Los ojos de Vasco transmitían desconfianza, mientras que los de Nicky todavía tenían la inocencia de la infancia. Vasco Montoya era el padre de Nicky.

Colocó al pequeño en su trona con un puñado de cereales y un zumo de manzana.

Odiaba haber tenido aquella conversación delante de él. ¿Hasta dónde podía comprender un bebé de un año? Solo porque todavía no hablara, no significaba que no pudiera entender, al menos en parte, lo que estaba pasando.

Capítulo Dos

 

Un débil rayo de sol se filtraba por las cortinas de la oficina de atención al cliente del banco criogénico Westlake. Stella reparó en cómo la luz llegaba hasta la mujer que había detrás del escritorio. ¿El dedo acusador?

Habían pasado tres días desde que Vasco Montoya había aparecido en su vida y no había vuelto a saber nada de él. Quizá todo había sido un sueño, o más bien una pesadilla, y no pasara nada más. Había estado ocupada valorando todas las posibilidades y se había pasado horas en Internet leyendo las experiencias de otras personas acerca de padres ausentes que habían reaparecido en sus vidas. Había considerado todas las posibilidades y problemas que podían surgir, pero ahora él había desaparecido.

Aun así, tenía que saber qué terreno pisaba.

–Ya se lo he dicho, señora, garantizamos la confidencialidad a todos nuestros clientes –dijo la mujer en tono formal.

–Entonces, ¿cómo explica la visita de ese hombre a mi casa?

Sacó la página de Internet que había impreso acerca de minas de zafiros. Era una entrevista con Vasco Montoya, presidente de la industria minera catalana y, como le había dicho, rey de la nación de Montmajor. Al parecer, había transformado su pequeña empresa de Colombia en una entidad internacional con millones en activos. En la foto llevaba un traje de rayas y mostraba una expresión amable. ¿Por qué no iba a ser así? Era un hombre que lo tenía todo.

Excepto a su hijo.

La mujer tragó saliva y luego forzó una sonrisa.

«Ha sido ella, lo intuyo. Seguramente la sedujo para conseguirlo».

–Sabe dónde vivo y que usé su esperma. Quiere que nos vayamos a vivir con él a su país. ¿Cuánto le ha pagado?

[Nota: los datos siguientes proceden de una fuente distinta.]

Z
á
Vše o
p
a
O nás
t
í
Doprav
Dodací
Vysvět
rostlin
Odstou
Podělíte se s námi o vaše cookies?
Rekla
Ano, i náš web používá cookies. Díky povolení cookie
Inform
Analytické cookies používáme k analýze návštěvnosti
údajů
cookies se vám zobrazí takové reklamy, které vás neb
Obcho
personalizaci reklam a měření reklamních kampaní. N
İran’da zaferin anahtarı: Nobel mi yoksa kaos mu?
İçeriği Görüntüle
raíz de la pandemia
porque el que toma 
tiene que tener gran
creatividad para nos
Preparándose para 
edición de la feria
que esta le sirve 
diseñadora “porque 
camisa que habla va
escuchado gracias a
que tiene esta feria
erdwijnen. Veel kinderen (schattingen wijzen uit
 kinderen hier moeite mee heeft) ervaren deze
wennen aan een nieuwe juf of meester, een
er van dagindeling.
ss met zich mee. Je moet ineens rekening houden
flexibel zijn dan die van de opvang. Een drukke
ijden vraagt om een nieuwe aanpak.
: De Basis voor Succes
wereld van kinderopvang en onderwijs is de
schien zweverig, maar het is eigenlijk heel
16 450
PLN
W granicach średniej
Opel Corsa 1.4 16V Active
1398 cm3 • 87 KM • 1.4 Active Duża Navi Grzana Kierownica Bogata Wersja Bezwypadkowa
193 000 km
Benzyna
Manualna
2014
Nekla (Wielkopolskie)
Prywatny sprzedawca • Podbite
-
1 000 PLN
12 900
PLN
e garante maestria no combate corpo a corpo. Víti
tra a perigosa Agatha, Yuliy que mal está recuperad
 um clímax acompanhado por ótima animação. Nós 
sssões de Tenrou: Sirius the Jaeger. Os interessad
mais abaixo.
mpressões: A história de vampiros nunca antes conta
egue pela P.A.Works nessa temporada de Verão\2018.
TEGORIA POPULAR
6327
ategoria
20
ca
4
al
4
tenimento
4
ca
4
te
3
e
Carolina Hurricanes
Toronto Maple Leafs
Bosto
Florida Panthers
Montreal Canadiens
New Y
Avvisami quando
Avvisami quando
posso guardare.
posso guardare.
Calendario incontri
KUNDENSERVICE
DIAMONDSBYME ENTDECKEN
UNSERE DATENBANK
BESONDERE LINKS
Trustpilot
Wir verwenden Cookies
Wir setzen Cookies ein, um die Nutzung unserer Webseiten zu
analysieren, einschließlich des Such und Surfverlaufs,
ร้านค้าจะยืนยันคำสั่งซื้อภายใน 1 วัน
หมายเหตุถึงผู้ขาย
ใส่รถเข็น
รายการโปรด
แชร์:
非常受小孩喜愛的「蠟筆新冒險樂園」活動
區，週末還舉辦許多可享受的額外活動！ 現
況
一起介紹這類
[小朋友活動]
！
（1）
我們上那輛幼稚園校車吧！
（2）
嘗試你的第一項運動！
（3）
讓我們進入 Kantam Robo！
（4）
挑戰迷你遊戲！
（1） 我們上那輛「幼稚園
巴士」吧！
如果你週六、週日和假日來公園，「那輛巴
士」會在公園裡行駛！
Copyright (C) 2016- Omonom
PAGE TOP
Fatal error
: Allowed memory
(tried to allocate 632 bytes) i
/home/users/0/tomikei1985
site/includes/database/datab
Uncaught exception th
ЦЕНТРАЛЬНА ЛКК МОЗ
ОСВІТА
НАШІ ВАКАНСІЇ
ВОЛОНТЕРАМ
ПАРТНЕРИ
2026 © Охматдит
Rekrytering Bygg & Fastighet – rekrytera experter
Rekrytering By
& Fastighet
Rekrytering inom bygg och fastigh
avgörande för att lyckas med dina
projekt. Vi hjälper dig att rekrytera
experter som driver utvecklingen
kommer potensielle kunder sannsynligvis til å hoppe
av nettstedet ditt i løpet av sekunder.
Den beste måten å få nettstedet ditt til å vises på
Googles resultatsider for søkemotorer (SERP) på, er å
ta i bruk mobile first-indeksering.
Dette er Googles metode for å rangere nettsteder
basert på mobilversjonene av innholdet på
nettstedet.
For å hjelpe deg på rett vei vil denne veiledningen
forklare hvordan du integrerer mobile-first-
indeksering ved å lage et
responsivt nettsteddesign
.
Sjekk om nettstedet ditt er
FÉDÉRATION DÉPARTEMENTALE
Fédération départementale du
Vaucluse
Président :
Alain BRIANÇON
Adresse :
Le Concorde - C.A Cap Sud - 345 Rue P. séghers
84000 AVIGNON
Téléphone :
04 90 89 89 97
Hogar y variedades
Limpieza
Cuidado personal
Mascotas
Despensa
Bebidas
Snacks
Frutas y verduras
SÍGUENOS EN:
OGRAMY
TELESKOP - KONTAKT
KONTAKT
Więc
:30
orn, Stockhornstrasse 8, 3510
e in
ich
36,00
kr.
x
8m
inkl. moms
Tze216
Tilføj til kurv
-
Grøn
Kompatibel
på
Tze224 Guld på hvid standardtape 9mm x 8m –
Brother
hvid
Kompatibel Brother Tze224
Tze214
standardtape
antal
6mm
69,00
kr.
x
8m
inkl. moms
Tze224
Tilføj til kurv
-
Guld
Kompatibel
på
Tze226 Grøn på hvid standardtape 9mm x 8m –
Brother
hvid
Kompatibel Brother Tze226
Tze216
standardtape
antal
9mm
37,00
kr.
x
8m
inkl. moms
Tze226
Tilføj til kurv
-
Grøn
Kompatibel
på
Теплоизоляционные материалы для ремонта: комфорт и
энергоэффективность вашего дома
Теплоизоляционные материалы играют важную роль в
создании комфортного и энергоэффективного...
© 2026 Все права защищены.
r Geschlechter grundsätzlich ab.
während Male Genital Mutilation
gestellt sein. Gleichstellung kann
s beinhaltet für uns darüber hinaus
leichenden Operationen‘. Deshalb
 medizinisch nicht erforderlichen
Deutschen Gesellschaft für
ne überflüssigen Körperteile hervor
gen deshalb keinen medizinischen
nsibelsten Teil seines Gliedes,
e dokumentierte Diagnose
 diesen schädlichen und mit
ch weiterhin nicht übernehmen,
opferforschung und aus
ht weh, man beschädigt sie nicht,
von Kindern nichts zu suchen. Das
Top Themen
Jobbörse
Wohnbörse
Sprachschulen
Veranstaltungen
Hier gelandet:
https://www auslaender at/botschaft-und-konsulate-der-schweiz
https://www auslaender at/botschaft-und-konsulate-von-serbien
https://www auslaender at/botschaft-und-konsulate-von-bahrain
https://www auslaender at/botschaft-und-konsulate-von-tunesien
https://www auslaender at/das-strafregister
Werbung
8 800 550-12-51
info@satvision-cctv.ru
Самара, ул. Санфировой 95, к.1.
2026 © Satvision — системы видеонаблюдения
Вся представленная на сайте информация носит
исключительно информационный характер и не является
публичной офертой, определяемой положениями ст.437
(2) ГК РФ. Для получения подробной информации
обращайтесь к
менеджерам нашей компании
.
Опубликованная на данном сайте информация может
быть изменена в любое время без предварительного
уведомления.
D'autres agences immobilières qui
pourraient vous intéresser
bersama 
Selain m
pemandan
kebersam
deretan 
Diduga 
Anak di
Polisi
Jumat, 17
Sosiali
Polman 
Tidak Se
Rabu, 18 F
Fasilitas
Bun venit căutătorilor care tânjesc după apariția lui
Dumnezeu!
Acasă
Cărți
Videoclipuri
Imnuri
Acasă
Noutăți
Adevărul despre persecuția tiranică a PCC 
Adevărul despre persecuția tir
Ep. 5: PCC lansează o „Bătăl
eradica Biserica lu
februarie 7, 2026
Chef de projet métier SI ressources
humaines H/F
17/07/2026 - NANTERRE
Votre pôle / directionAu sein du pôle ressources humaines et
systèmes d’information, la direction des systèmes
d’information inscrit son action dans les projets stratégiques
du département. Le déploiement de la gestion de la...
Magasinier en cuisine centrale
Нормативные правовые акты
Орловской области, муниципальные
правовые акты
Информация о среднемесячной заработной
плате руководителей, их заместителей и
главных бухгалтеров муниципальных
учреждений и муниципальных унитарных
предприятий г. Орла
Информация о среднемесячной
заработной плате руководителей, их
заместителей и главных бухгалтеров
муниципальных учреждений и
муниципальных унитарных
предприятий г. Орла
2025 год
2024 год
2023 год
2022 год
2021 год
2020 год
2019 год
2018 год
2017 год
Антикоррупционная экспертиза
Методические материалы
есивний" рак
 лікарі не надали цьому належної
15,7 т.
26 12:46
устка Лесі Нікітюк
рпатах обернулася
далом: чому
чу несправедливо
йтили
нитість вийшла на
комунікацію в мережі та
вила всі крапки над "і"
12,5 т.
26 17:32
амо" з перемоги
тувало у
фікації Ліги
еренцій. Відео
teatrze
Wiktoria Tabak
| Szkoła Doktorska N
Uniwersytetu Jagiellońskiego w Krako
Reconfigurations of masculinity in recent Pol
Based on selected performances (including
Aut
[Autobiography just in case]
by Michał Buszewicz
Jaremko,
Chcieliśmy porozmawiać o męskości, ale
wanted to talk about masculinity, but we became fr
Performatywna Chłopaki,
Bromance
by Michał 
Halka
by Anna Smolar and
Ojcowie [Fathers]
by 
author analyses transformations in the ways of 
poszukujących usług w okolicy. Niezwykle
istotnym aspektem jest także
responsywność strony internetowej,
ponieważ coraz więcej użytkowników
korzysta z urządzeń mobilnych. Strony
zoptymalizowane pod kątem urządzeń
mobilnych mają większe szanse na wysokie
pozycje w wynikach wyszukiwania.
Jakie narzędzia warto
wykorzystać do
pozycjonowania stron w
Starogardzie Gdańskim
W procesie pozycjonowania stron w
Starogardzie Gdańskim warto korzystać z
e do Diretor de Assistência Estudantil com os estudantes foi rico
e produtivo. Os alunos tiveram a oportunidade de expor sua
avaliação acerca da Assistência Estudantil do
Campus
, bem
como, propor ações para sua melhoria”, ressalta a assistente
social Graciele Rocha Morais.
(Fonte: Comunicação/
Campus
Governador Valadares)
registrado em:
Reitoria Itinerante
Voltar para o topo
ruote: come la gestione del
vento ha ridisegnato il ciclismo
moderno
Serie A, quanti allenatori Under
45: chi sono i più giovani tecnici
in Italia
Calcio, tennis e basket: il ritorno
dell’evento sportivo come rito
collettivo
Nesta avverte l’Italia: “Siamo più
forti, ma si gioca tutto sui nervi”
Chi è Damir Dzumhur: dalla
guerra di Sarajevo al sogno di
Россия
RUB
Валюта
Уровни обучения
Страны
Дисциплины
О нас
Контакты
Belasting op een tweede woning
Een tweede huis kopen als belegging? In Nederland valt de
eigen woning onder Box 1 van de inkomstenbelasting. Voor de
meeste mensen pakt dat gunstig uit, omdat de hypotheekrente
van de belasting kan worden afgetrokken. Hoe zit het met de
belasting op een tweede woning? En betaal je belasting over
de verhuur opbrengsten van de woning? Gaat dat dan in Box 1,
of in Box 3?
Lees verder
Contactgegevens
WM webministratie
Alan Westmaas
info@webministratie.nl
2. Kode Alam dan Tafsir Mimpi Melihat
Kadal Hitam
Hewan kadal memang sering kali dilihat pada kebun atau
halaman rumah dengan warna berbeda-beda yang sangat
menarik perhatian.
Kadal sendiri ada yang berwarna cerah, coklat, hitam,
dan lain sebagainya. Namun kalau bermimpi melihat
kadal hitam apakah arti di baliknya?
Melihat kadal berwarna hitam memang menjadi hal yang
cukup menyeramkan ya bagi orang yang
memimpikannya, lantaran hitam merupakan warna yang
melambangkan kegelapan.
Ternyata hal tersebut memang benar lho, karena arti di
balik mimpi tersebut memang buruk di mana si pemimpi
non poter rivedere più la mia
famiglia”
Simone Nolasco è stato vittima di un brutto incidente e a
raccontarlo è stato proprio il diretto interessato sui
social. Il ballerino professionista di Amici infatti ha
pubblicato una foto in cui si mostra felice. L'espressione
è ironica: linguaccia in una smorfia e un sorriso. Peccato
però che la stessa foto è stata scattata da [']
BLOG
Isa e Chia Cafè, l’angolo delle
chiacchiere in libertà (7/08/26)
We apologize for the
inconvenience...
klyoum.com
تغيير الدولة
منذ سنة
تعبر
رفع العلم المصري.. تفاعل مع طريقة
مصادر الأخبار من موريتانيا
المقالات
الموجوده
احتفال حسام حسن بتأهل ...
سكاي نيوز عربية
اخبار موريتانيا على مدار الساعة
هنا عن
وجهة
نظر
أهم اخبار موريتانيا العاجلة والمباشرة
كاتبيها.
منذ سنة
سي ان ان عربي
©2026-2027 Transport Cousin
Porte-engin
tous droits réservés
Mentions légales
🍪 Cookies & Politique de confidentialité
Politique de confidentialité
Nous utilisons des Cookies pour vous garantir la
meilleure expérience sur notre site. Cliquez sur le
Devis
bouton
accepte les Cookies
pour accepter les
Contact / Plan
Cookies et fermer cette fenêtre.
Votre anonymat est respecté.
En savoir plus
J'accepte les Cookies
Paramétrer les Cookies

–Es imposible que haya obtenido esa información aquí. Todos los expedientes se guardan lejos de aquí, en un lugar seguro.

–Estoy segura de que también están digitalizados.

–Naturalmente, pero…

–No quiero oír «peros». Me dijo que pagó por la información, así que tienen algún fallo en la seguridad.

–Tomamos precauciones y contamos con asesoramiento legal –dijo la empleada deslizando una amenaza velada en sus palabras.

¿Acaso esperaban que los demandara? Eso no ayudaría en nada.

Se acomodó en la silla de plástico y pensó en Nicky, que estaba en la guardería de la universidad.

–Supongo que lo que de veras quiero saber es… ¿Tiene derechos o renunció a ellos cuando donó su semen?

–Los donantes renuncian a todos los derechos. No forman parte de la vida del niño ni son responsables de su mantenimiento.

–Así que, legalmente, ese hombre no es el padre de mi hijo.

–Así es.

Aquello la alivió.

–¿Ha nacido algún otro niño de su semen?

–Esa información es confidencial –declaró la mujer sonriendo de nuevo con frialdad–. Pero puedo decirle que el señor Montoya ha retirado sus muestras del banco criogénico Westlake.

–¿Por qué? ¿Cuándo lo ha hecho?

–Justo la semana pasada. No es extraño que se produzcan cambios en la vida de los donantes, por ejemplo, al casarse, y decidan dejar nuestra base de datos.

–Pero ¿cómo descubrió mi identidad?

Debbie English escribió algo en su teclado y luego se apoyó en el respaldo de su silla.